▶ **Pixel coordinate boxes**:
:::
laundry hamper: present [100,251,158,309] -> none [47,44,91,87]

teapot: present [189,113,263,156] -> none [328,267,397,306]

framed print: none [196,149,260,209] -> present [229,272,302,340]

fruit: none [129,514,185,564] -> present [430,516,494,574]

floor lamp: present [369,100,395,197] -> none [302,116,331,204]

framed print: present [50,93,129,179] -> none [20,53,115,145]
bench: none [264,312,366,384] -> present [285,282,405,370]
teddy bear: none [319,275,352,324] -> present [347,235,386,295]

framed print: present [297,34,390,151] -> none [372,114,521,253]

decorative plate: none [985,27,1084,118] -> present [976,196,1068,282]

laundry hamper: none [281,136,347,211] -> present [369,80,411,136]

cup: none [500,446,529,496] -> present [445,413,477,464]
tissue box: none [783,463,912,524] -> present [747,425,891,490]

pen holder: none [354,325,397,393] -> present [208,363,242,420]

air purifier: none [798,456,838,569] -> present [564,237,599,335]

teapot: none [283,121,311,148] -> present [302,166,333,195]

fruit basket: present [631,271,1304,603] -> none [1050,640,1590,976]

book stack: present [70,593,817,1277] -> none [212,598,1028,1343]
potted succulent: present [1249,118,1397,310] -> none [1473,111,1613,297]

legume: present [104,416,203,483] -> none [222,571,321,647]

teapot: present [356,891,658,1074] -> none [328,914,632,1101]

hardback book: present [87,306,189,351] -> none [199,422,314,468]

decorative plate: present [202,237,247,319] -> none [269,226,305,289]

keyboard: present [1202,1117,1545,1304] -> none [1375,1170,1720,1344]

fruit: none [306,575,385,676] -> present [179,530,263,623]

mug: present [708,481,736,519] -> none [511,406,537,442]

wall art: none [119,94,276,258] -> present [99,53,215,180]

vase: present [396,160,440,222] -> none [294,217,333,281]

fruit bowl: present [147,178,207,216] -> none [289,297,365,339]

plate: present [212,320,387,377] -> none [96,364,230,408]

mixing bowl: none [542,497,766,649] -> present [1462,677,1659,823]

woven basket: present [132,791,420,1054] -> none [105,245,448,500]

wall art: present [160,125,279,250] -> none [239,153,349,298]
:::
▶ **Work instruction**:
Number of lines above that include "decorative": state it and nothing else.

▶ **Problem solution**:
2